Миновав шлагбаум и будку часового, который вытягивался перед ним во фрунт, Кемпке снова садился на велосипед и объезжал «Фау» кругом почета — своеобразное приветствие, маленький ритуал, придуманный им еще в день их знаменательного знакомства.
Наверху, у приставленной к черному боку лестницы, возились Вернер и Браун, небесные механики, готовившие «Фау» к полету. Их лица почти всегда были закрыты загадочными кожаными намордниками, спецовка перемазана в мазуте и масле, отчего оба они напоминали троллей, копающихся в чреве огромного доисторического чудовища. В носовой части ракеты была откинута панель, Вернер и Браун молча передавали друг другу сосуды с чем–то жидким, желтым, полупрозрачным, внимательно рассматривали их на свет, после чего погружались в недра «Фау», откуда возвращались еще более чумазыми. Их действия отдавали алхимией, и порой Кемпке завидовал им, ибо и сам желал прикоснуться к тайне внутреннего устройства ракеты.
У входа в здание центра предполетной подготовки его приветствовал фон Зиммель, конструктор «Фау» и руководитель проекта, сгорбленный усатый старик в коротком поношенном плаще, в который он зябко кутался даже в жаркую погоду. Фон Зиммель справлялся о его здоровье и, пожелав хорошего дня, шел дать указания Вернеру и Брауну или складским рабочим, вечно что–то разгружавшим в дальнем конце космодрома.
Оставив «Гулливер» у входа, Кемпке заходил отметиться в контору, расположенную на первом этаже. В кабинете, половину которого занимал несгораемый шкаф, увенчанный гипсовым бюстом фюрера, за циклопических размеров столом, развалившись, сидел с газетой в руках толстый, как тюлень, фон Бюллов, член НСДАП с 1924 года, куратор проекта по линии партии. Нехотя оторвавшись от очередного кроссворда, к которым он питал особую страсть, фон Бюллов раскрывал на столе пухлый, страдающий одышкой гроссбух, водружал на нос массивные очки, покрепче ухватывал непослушными пальцами самопишущее перо и, высунув от натуги язык, выводил напротив фамилии пришедшего — «Йозеф Кемпке, астронавт» — жирный крест, после чего, мелко перекрестив, отпускал его с миром.

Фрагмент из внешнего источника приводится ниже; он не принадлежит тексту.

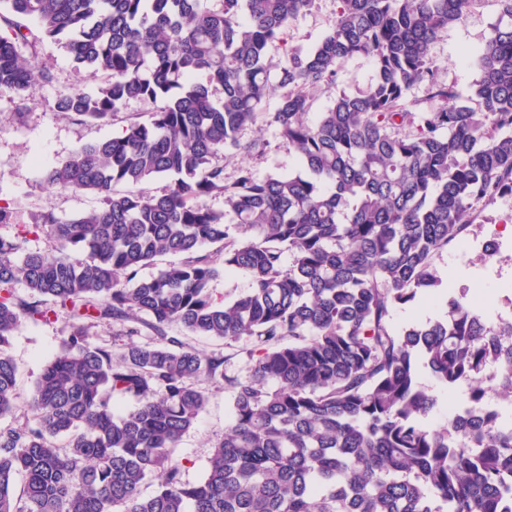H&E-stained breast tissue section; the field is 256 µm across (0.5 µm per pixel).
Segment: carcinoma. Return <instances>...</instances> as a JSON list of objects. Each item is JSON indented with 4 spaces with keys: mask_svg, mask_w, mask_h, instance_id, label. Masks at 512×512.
I'll list each match as a JSON object with an SVG mask.
<instances>
[{
    "mask_svg": "<svg viewBox=\"0 0 512 512\" xmlns=\"http://www.w3.org/2000/svg\"><path fill=\"white\" fill-rule=\"evenodd\" d=\"M220 2L0 0V96L52 82L35 66L47 40L101 77L60 91L54 111L102 125L130 100L157 104L43 170L46 188L89 192L97 207L41 210L0 233V418L19 409L13 333L68 322L24 424L0 427V512H512V425L496 414L470 433L451 416L428 424L437 399L420 382L426 371L464 384L475 404L492 368L512 405V321L491 329L449 294L443 318L392 322L438 292L434 256L477 209L512 197V0H498L465 102L430 50L474 0H336L307 50L289 29L314 0ZM355 57L371 64L369 85L308 120L314 90L336 86ZM423 82L441 106L413 112ZM260 121L298 171L259 179L241 162L226 182L224 154L263 151L242 141ZM156 177L169 180L162 194L140 189ZM216 195L222 211L207 204ZM33 236L52 246L30 249ZM166 255L181 260L139 276ZM236 270L248 292L216 301L212 282ZM100 324L122 326L119 352L91 341ZM173 325L248 338L246 375L225 374L223 353L169 335ZM143 326L152 336L137 341ZM205 381L224 382L232 409L189 481L173 453L206 407ZM117 398L134 406L117 413Z\"/></svg>",
    "mask_w": 512,
    "mask_h": 512,
    "instance_id": "obj_1",
    "label": "carcinoma"
}]
</instances>
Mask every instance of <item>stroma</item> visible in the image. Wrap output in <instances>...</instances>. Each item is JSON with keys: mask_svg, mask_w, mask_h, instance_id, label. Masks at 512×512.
Wrapping results in <instances>:
<instances>
[{"mask_svg": "<svg viewBox=\"0 0 512 512\" xmlns=\"http://www.w3.org/2000/svg\"><path fill=\"white\" fill-rule=\"evenodd\" d=\"M336 13V0H316L315 6L296 18L291 25L294 47H313L328 32ZM499 13L497 0H477L467 19L449 28L434 42L431 58L441 81L453 85L461 97H469L479 77L476 54L491 34ZM38 63L56 77L54 83L38 87L27 99L0 96V199L9 202L19 225L27 224L33 212L52 209L57 216L69 218L96 204L83 192L46 190L41 182L43 167L67 157L79 144L119 133L131 121H144L154 105L132 100L107 124H80L55 112L50 104L57 91L68 86L89 88L94 79L76 70L67 54L50 43L38 48ZM243 140L264 142L261 157L253 160L256 177L293 172L295 156L279 137L275 127L260 123L242 133ZM500 233L501 253L486 257L475 253L469 265L454 261L455 246H448L435 259L444 289L457 294H472L486 323L496 322L507 310L496 290L512 280V198L483 206L477 220L470 224L467 240L483 238L488 232ZM66 327L65 319L51 323H24L8 348L17 366V387L28 394L45 363L55 354ZM209 402L196 426L181 440L176 458L185 460V477L200 479L207 465L209 450L224 437L230 402L223 384H208Z\"/></svg>", "mask_w": 512, "mask_h": 512, "instance_id": "35a3bbf8", "label": "stroma"}]
</instances>
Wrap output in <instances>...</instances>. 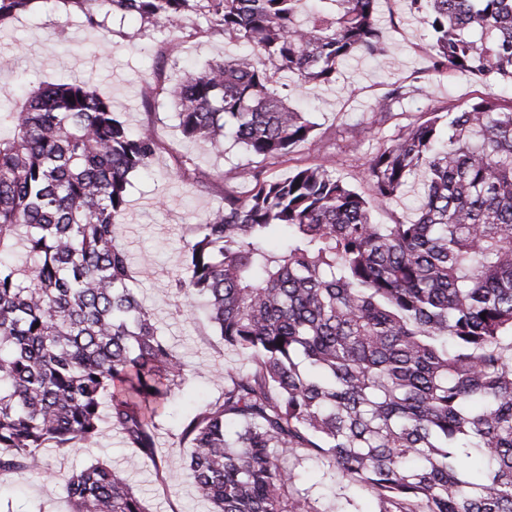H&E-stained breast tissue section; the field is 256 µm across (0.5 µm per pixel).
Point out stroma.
Instances as JSON below:
<instances>
[{
    "instance_id": "35a3bbf8",
    "label": "stroma",
    "mask_w": 512,
    "mask_h": 512,
    "mask_svg": "<svg viewBox=\"0 0 512 512\" xmlns=\"http://www.w3.org/2000/svg\"><path fill=\"white\" fill-rule=\"evenodd\" d=\"M379 28L392 48L386 62L353 60L339 69L331 85L289 90L290 104L301 106L316 123V138L271 165L270 175L284 177L297 166L323 163L362 189L366 186V158L420 113L488 92L512 95V87L506 84L487 85L450 74L435 79L427 96L397 107L394 118L385 125L374 126L375 104L385 85L410 79L427 65L423 31L409 14L407 0H381ZM145 29L134 15L114 24L104 38L81 18L60 12L41 11L21 18L0 31V59L10 60L16 71L12 78L0 76V106L8 112L18 109L31 82L88 78L127 124L150 126L161 142L149 170L131 179L129 205L117 243L129 254L138 295L151 310L160 333L194 371L188 385L175 392L158 419L156 451L167 462V474L159 476L150 462L127 448L121 435L105 424L93 444H80L68 451L42 449L38 471L1 473L0 506L9 512H69L61 490L64 478L98 461L125 471L149 512H209L183 465L187 449L179 441V429L185 417L222 395L224 369L245 371L249 365L225 350L202 308H185L171 282L183 265L190 225L199 215L217 208L221 202L218 183L238 184V173L250 158L230 143L217 151L182 138L175 127L169 91L187 71L240 53L241 47L225 40L221 31L198 32L189 24L177 34L183 48L174 63L162 65L156 57L157 46ZM155 80L161 81L166 92L148 113L141 106V89ZM364 126L371 128V135L355 136V129ZM185 156L193 158L205 173L206 183L178 176V163ZM285 465L294 475V493L306 498L312 512H334L341 477L327 474L316 460L290 456Z\"/></svg>"
}]
</instances>
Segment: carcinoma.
Here are the masks:
<instances>
[{"label": "carcinoma", "mask_w": 512, "mask_h": 512, "mask_svg": "<svg viewBox=\"0 0 512 512\" xmlns=\"http://www.w3.org/2000/svg\"><path fill=\"white\" fill-rule=\"evenodd\" d=\"M433 76L512 82V0H407ZM379 0H0V28L39 9L133 14L166 34L219 27L250 52L188 73L170 92L185 139L230 138L274 164L316 123L272 88L329 84L355 58H383ZM263 59L256 65L254 56ZM461 62H456V59ZM420 78L376 107L427 95ZM0 472L40 450L90 444L109 423L156 452L159 409L192 369L134 288L114 229L132 174L159 149L88 80L41 83L0 124ZM360 191L322 164L284 178L245 167L247 194L193 225L173 282L203 300L246 373L186 417V466L212 512H310L287 456L311 457L369 492L378 512H512V99L450 103L401 127L366 161ZM416 191V214L378 224L372 201ZM288 244L267 247L277 231ZM70 512H149L97 462L63 482Z\"/></svg>", "instance_id": "obj_1"}]
</instances>
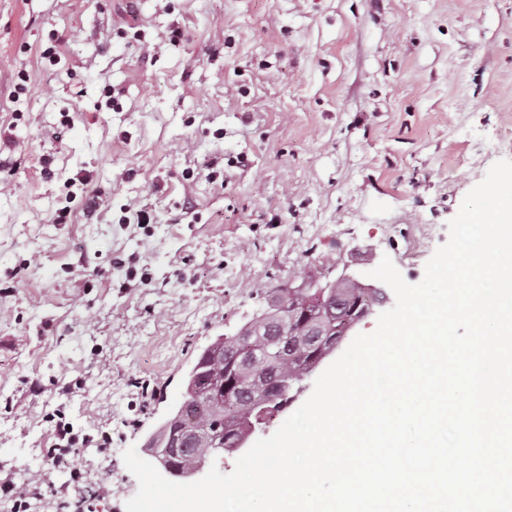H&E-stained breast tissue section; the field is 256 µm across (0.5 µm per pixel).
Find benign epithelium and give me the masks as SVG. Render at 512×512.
Instances as JSON below:
<instances>
[{
	"label": "benign epithelium",
	"instance_id": "7a95c632",
	"mask_svg": "<svg viewBox=\"0 0 512 512\" xmlns=\"http://www.w3.org/2000/svg\"><path fill=\"white\" fill-rule=\"evenodd\" d=\"M314 288L319 289L317 297L319 303L324 305L322 317L319 319L311 318L306 309L307 296ZM336 288H359L365 294L374 293V296L370 301L363 298L356 301L348 309L347 315L337 318L334 294ZM386 301V293L382 288L365 284L356 275L345 271L333 279L327 272L307 274L269 290L266 293L265 313L253 317L234 334L238 344L233 349V377L210 380L211 394L207 403L214 414L220 415L224 412L226 393L233 394L239 399H246L253 406L254 419L234 438L232 448L238 450L247 447L256 428L288 408L303 390L301 386L295 387L286 382L278 383L277 389L282 391V397L271 408L267 407L266 401L259 398L261 390L257 389L250 394L240 391V382L253 375L250 354L255 340H278L290 350L303 337H312L316 345V358L306 372L309 376L336 350L350 331L371 315L375 307L384 305ZM224 340L226 337L221 335L202 350L184 383L181 403L161 426L160 435H152L147 440L145 452L157 462L162 474L168 478L178 477L190 483L196 481L204 472L205 462L201 461L190 468H184L178 465V459L183 452L197 447L201 440V435L193 426L192 419L187 417V412L199 397L197 382L208 363L226 354Z\"/></svg>",
	"mask_w": 512,
	"mask_h": 512
}]
</instances>
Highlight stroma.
Instances as JSON below:
<instances>
[{
	"label": "stroma",
	"instance_id": "1",
	"mask_svg": "<svg viewBox=\"0 0 512 512\" xmlns=\"http://www.w3.org/2000/svg\"><path fill=\"white\" fill-rule=\"evenodd\" d=\"M0 159V479L125 512L123 451L267 288L422 281L512 159V0H0ZM57 409L110 448L56 462Z\"/></svg>",
	"mask_w": 512,
	"mask_h": 512
}]
</instances>
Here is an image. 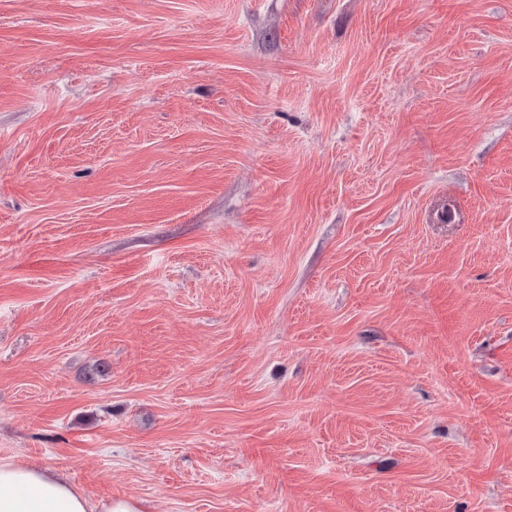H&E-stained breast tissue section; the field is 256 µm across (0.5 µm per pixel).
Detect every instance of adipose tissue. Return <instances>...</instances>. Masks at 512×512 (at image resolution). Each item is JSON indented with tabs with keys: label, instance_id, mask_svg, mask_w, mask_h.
Masks as SVG:
<instances>
[{
	"label": "adipose tissue",
	"instance_id": "adipose-tissue-1",
	"mask_svg": "<svg viewBox=\"0 0 512 512\" xmlns=\"http://www.w3.org/2000/svg\"><path fill=\"white\" fill-rule=\"evenodd\" d=\"M0 512H146L141 502H93L65 477L47 470L0 462Z\"/></svg>",
	"mask_w": 512,
	"mask_h": 512
}]
</instances>
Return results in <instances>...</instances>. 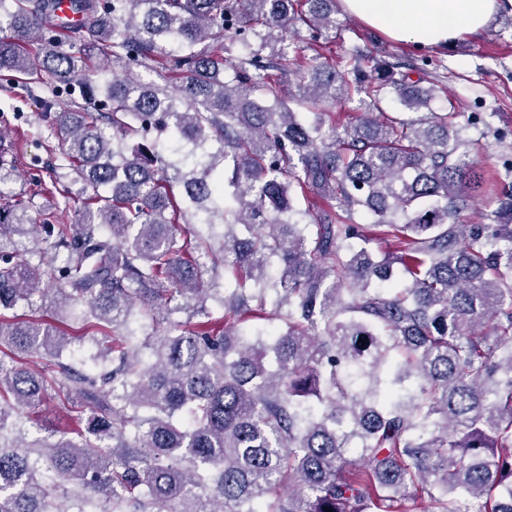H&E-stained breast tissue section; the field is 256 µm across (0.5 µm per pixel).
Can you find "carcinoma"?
Instances as JSON below:
<instances>
[{"label":"carcinoma","mask_w":512,"mask_h":512,"mask_svg":"<svg viewBox=\"0 0 512 512\" xmlns=\"http://www.w3.org/2000/svg\"><path fill=\"white\" fill-rule=\"evenodd\" d=\"M69 9L0 0V78L51 84L85 193L75 224L0 205V512H512V182L467 220L481 143L447 92L314 56L282 94L336 0ZM49 294L54 322L15 314ZM61 396L77 436L27 439ZM366 105L360 101L358 96L353 98H340L338 101L332 102L330 111L340 114V120L343 123L355 121L362 112L365 111Z\"/></svg>","instance_id":"carcinoma-1"}]
</instances>
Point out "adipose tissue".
Wrapping results in <instances>:
<instances>
[{
	"label": "adipose tissue",
	"mask_w": 512,
	"mask_h": 512,
	"mask_svg": "<svg viewBox=\"0 0 512 512\" xmlns=\"http://www.w3.org/2000/svg\"><path fill=\"white\" fill-rule=\"evenodd\" d=\"M345 14L395 42L439 48L483 30L500 0H341Z\"/></svg>",
	"instance_id": "obj_1"
}]
</instances>
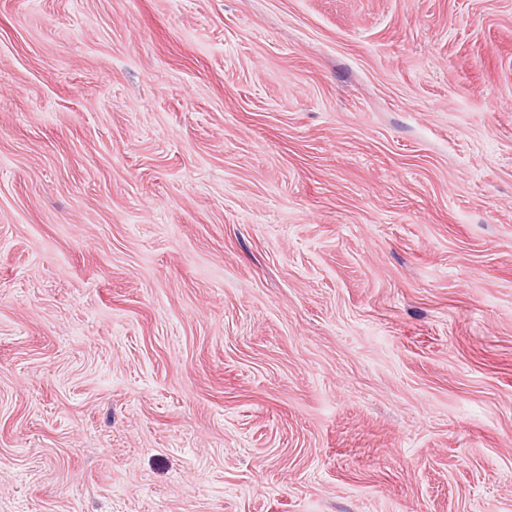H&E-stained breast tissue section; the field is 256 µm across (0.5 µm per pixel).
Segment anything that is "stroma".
<instances>
[{
	"label": "stroma",
	"instance_id": "obj_1",
	"mask_svg": "<svg viewBox=\"0 0 512 512\" xmlns=\"http://www.w3.org/2000/svg\"><path fill=\"white\" fill-rule=\"evenodd\" d=\"M0 512H512V0H0Z\"/></svg>",
	"mask_w": 512,
	"mask_h": 512
}]
</instances>
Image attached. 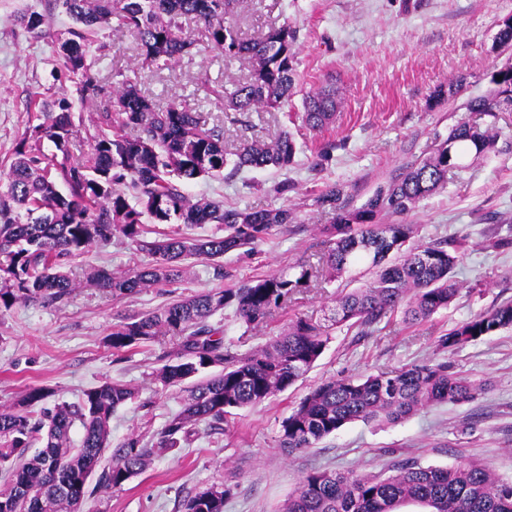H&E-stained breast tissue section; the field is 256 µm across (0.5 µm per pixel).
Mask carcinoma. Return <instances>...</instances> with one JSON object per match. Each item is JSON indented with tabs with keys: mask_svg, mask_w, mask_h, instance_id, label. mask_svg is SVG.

Засим Кемпке приступал к своим обычным обязанностям. Там, куда ему предстояло вознестись, — в суровой, непригодной для жизни среде, о которой науке пока немногое было известно — организм астронавта ждали тяжелейшие перегрузки, и главной его задачей было подготовиться к этому испытанию. Занятия велись по специальной программе, разработанной лучшими физиологами, анатомами, психологами и расовыми учеными Рейха, программе, которой руководство придавало исключительное значение. Ведь Кемпке должен был стать не просто первым в истории астронавтом, но и представителем в космосе великой германской расы, а значит — и символом торжества сверхчеловека над силами бездушной природы.